How far can the bishops go to impose Catholic views on society? Church leaders often behave as if Italy were still as homogeneously Catholic as in the days when every Italian home had a crucifix above the marital bed and a black-and-white television from which Pius XII would occasionally bestow a restrained wave.
After church groups rallied several hundred thousand people to a family day in Rome on May 12th, Archbishop Bagnasco declared smugly that it was “society expressing itself in an unequivocal way”.
Yet today's Italy has one of the world's lowest birth rates, thanks to near-universal defiance of Vatican teaching on contraception. A quarter of young cohabiting couples are unmarried.
Church sociologists insist that the share of Italians attending mass at least once a month remains steady at 50%, but a study publicised in February suggests that the true figure is lower (23% in the patriarchate of Venice, where the research was conducted).
“The whole of society is not Roman Catholic,” says Marcello Vigli, a lay activist and veteran of the Christian Social movement. “So you cannot impose by law what the hierarchy considers to be right. Otherwise, you start to become a confessional society.”
To Giuliano Ferrara of Il Foglio, such a view is pure hypocrisy. “If the church has a right to say what it thinks, it also has a right to be on the political scene. What it does not have is a right to coerce.”
Many Italians would agree. But some argue that it does, in practice, coerce. In March Archbishop Bagnasco's office in effect told those politicians who consider themselves Catholic to vote against granting legal rights to unmarried couples.
His supporters retort that he was merely reminding lawmakers of church teaching; and that, in any case, the bishops' position coincided with the dominant social view (47-45% against the bill, said a poll in another daily, Corriere della Sera).

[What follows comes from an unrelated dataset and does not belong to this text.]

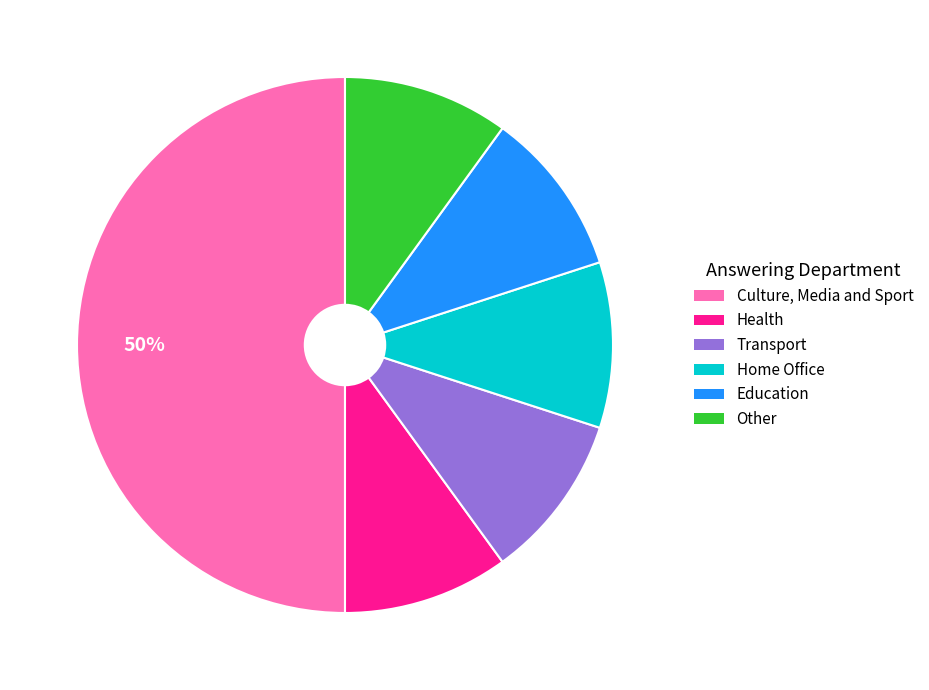

The Transport slice represents 21% of the pie. True or false?

False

But Archbishop Bagnasco's warning caused deep resentment among supporters of the measure, all the more so after he appeared to bracket them with apologists for paedophilia and incest.

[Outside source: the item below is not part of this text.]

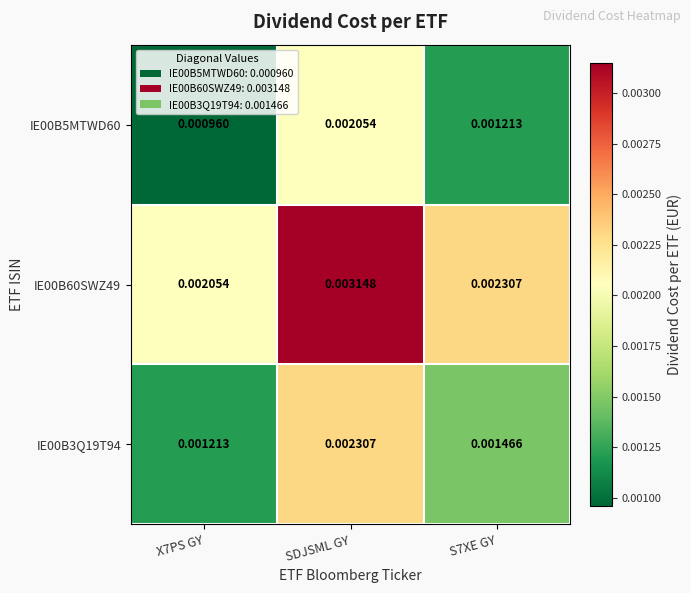

Rank the series at SDJSML GY from lowest to highest value.

IE00B5MTWD60, IE00B3Q19T94, IE00B60SWZ49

Soon after that remark, threatening graffiti appeared on the door of his cathedral in Genoa.
He then received an envelope containing a bullet and the symbol of the Red Brigades' terror group.
He has now been given an armed police guard.
Addressing the bishops' assembly, Pope Benedict said that “the Catholic faith and the church's presence remain the great unifying factor of this beloved nation”.
Of late, it has not always seemed that way.